# Francesco Cavalli (1602 - 1675)



## Taggart (Feb 14, 2013)

Cavalli is best remembered as possibly the most important composer of Italian opera in the third quarter of the 17th century. He was also well known for his religious compositions.

Cavalli was born at Crema, Lombardy. His real name was Pier Francesco Caletti-Bruni. He was taken to Venice by a wealthy patron, Federico Cavalli and became a choir-boy at St Mark's in Venice in 1616. He enjoyed a subsequent close working relationship with Monteverdi, _maestro di musica_ of the basilica. He became second organist in 1639, first organist in 1665, and in 1668 _maestro di cappella_. Cavalli's contribution as a church composer was highly appreciated. His sacred works were mostly published in two major volumes 'The Musiche sacre', published in 1656, and 'the Vesperi', published in 1675. These collections express the different ranges and styles of his compositions at St. Mark's. During this time, he also released a Requiem, which he insisted on being sung twice a year after his death.

In 1630, Cavalli's financial situation improved after he married a wealthy widow. He now had the security to take the risk of writing operas. This step brought him fee-paying audience and he was able to escape the necessity of entertaining private patrons.
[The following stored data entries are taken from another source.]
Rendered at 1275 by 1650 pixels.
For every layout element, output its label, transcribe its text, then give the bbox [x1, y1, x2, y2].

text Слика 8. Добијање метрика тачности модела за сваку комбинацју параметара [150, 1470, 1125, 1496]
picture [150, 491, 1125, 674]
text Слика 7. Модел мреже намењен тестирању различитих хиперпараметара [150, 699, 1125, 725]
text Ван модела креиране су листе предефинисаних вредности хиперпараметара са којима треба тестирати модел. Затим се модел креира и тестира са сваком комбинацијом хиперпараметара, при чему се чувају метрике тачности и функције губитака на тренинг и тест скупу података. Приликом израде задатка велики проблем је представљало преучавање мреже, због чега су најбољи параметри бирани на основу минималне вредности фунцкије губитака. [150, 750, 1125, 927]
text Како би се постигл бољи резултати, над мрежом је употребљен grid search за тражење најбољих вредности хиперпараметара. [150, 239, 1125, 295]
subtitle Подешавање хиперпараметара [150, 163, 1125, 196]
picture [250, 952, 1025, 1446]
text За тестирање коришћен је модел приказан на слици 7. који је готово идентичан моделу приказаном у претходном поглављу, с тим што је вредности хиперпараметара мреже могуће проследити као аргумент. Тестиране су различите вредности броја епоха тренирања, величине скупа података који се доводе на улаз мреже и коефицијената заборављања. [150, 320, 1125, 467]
Cavalli's operatic style is typified by smooth-flowing, sensuous lines, sequential patterns, a slowish tempo, and predominantly triple meter; harmony is unobtrusive, with occasional flashes of chromaticism. The unity of the music is underlined by the the bass, which either imitates the melody melody, or is an ostinato or ground. The importance of melody results in few ensembles, choruses, or purely instrumental numbers; even the recitatives are lyrical and arioso-like.
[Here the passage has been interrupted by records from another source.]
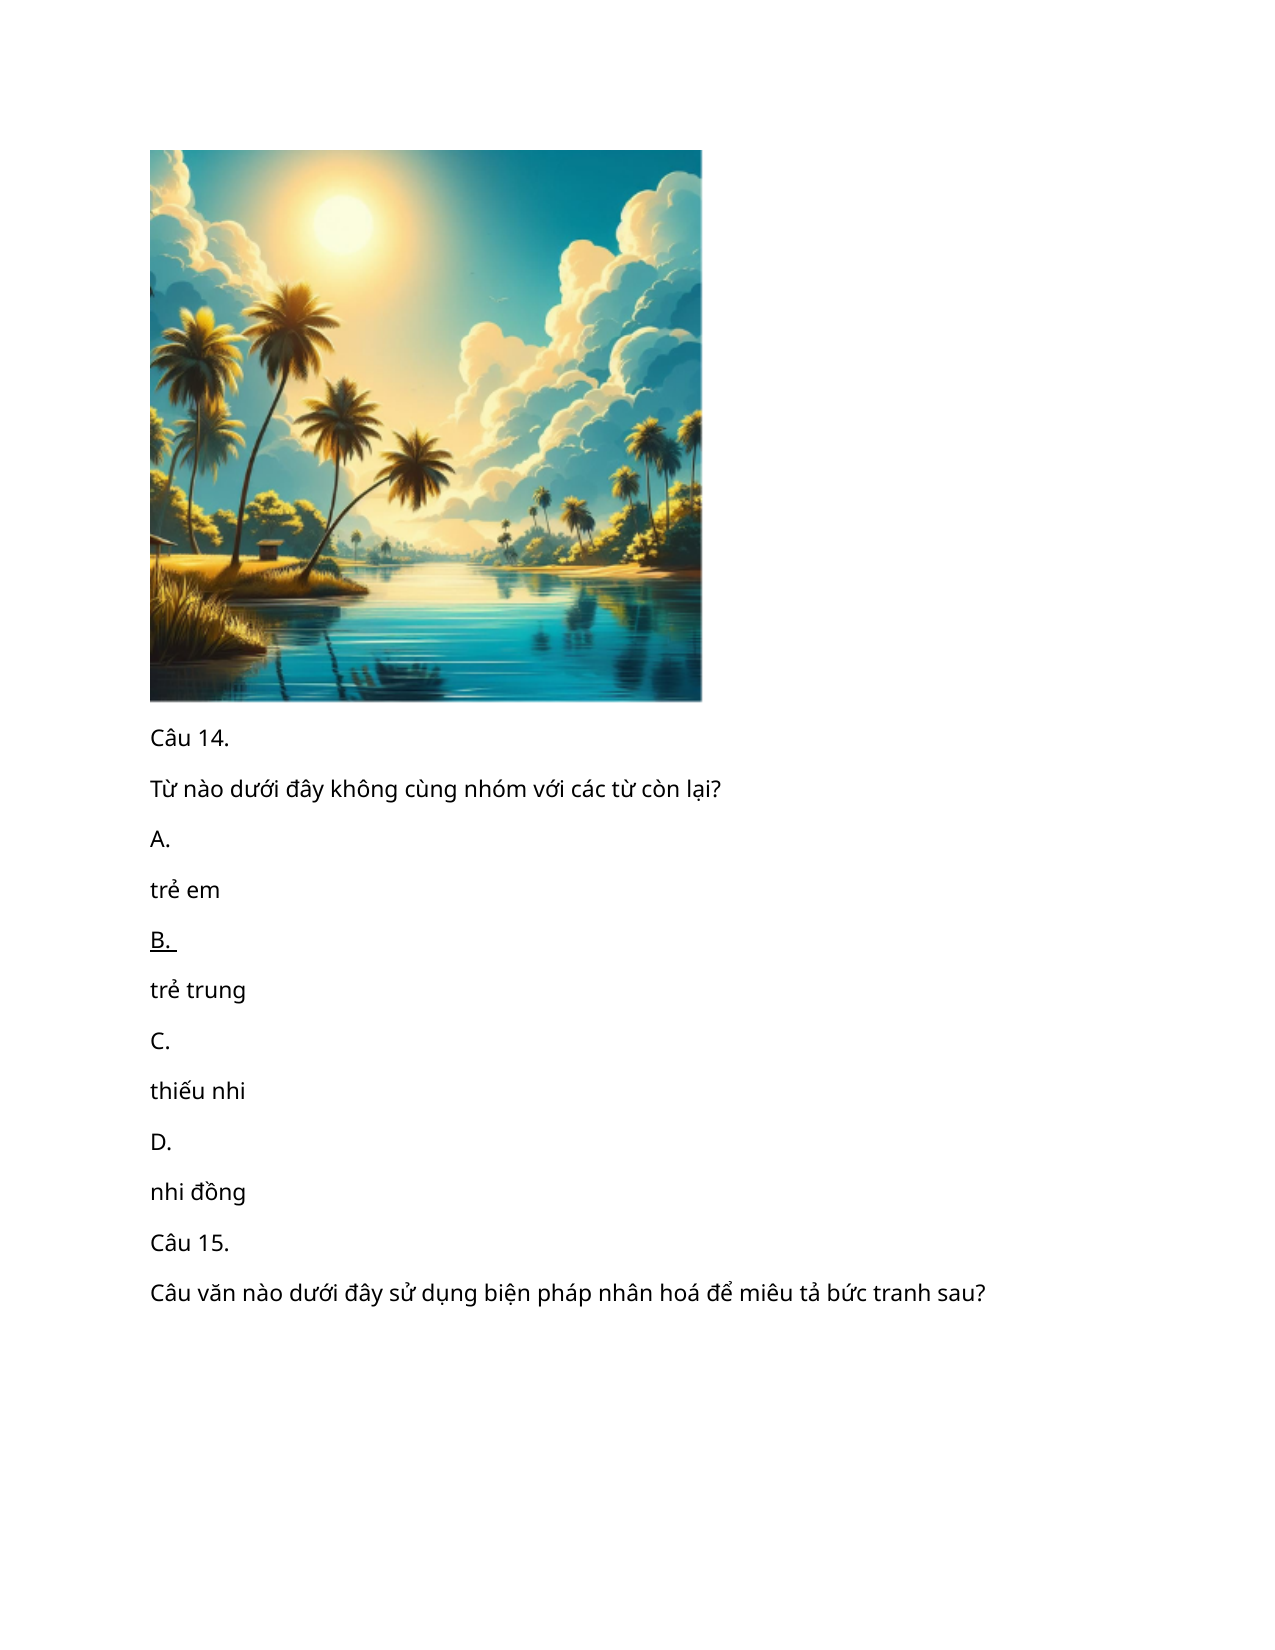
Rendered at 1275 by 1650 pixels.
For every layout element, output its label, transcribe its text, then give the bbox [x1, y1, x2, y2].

text Từ nào dưới đây không cùng nhóm với các từ còn lại? [150, 773, 1125, 804]
text trẻ trung [150, 974, 1125, 1006]
text C. [150, 1025, 1125, 1056]
text Câu 15. [150, 1226, 1125, 1258]
text D. [150, 1126, 1125, 1157]
text thiếu nhi [150, 1075, 1125, 1106]
text B. [150, 924, 1125, 955]
text Câu văn nào dưới đây sử dụng biện pháp nhân hoá để miêu tả bức tranh sau? [150, 1277, 1125, 1308]
text Câu 14. [150, 722, 1125, 753]
text nhi đồng [150, 1176, 1125, 1207]
text trẻ em [150, 873, 1125, 905]
picture [150, 150, 704, 704]
text A. [150, 823, 1125, 854]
Cavalli was invited to Paris in 1660 to provide an opera for the wedding of Louis XIV and Maria Theresa of Spain. Unfortunately the theatre had not been properly prepared for his new opera so he produced instead _Il Xerse_ which had been staged in Venice in 1654. Another Italian, Lully, wrote additional music for the ballet scenes which the French so liked. In 1662, Cavalli returned to Paris to finally stage _Ercole amante_ at the Salles des Machines in the Tuileries Palace again with ballet music by Lully. This time the theatre had been properly prepared.
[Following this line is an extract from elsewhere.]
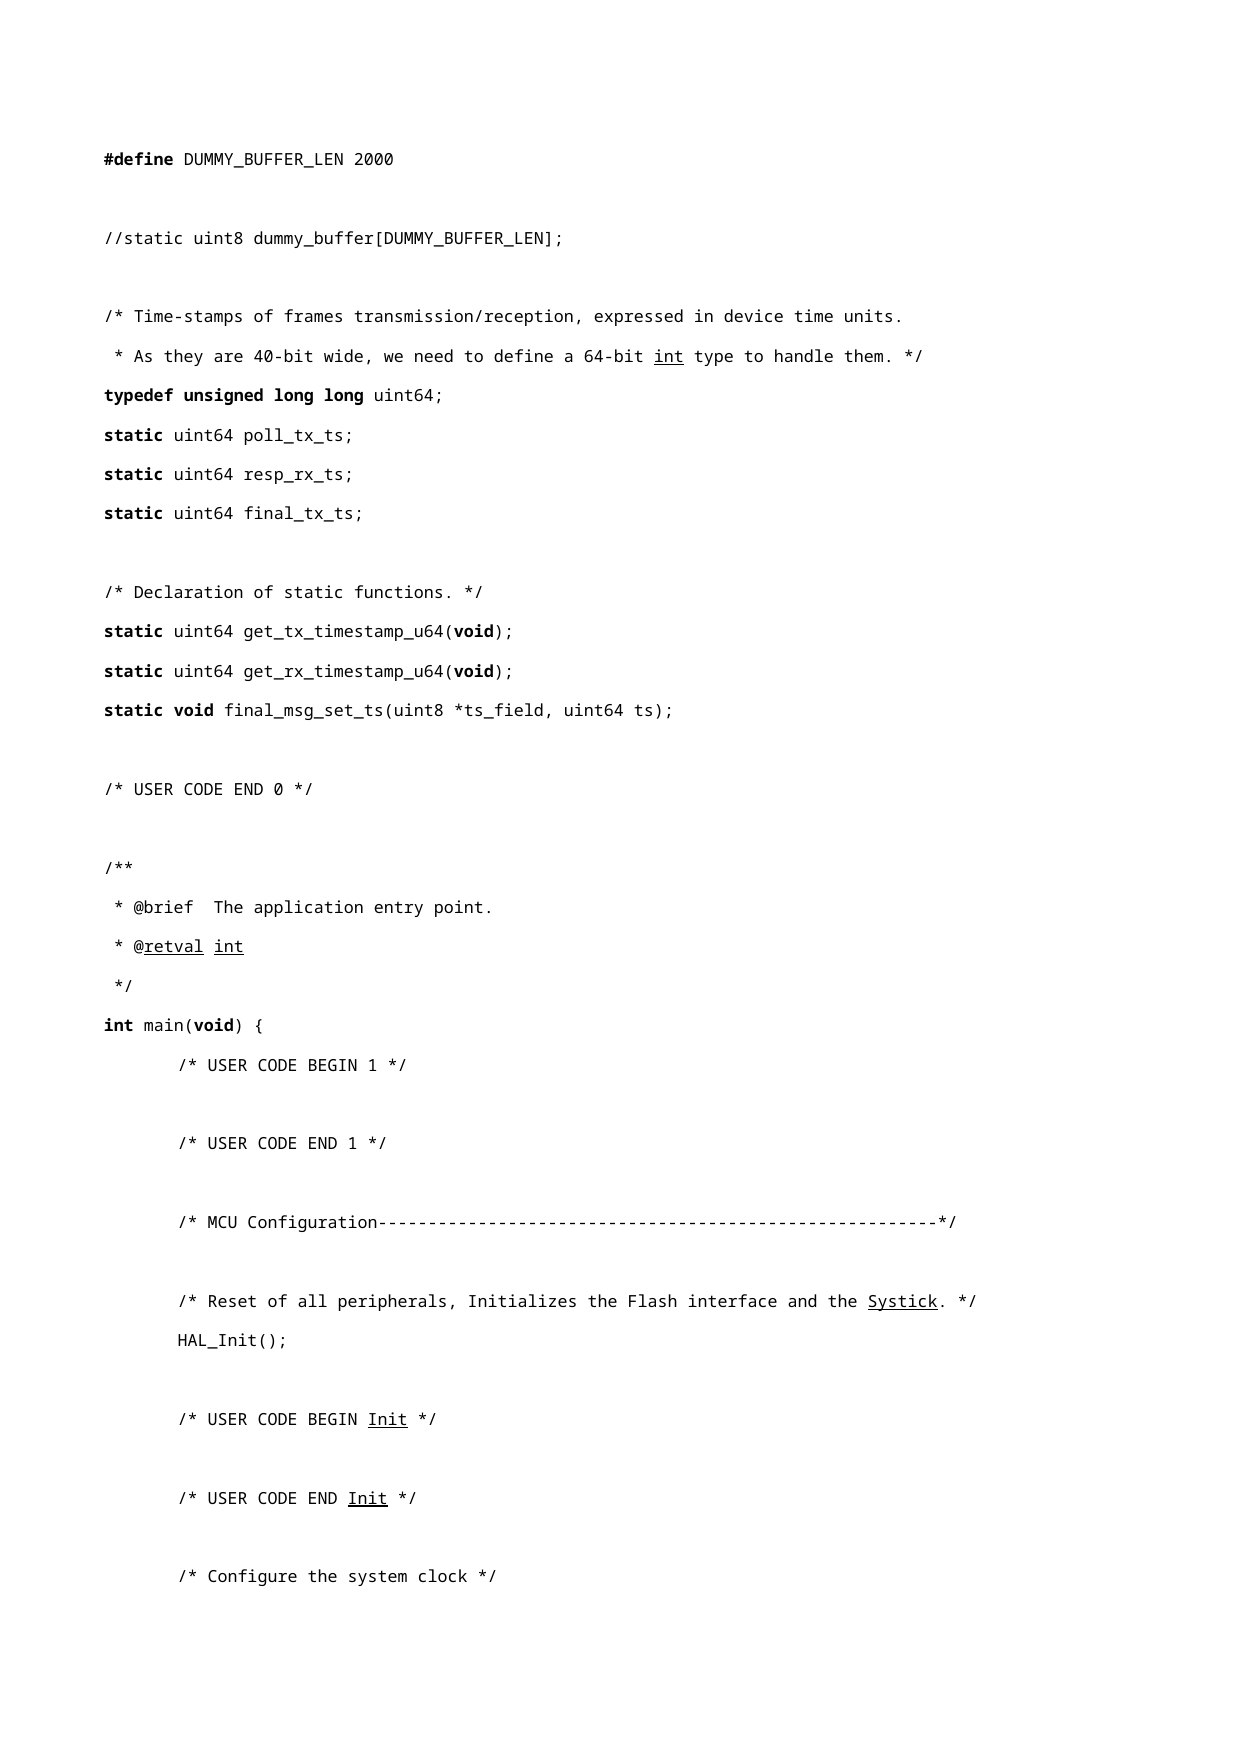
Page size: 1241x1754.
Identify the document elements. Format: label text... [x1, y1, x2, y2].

Cavalli wrote forty-one operas, twenty-seven of which are still extant between 1639 and 1669. This gives us a tremendous insight into the development of Opera by following the career of a seminal composer.








This is traditionally said to be a portrait of Francesco Cavalli but is more likely to be of his patron Frederico.


----------



## Taggart (Feb 14, 2013)

Here are two pieces from Jason.











and some of his sacred music


----------



## Guest (Mar 27, 2018)

This is absolutely excellent!


----------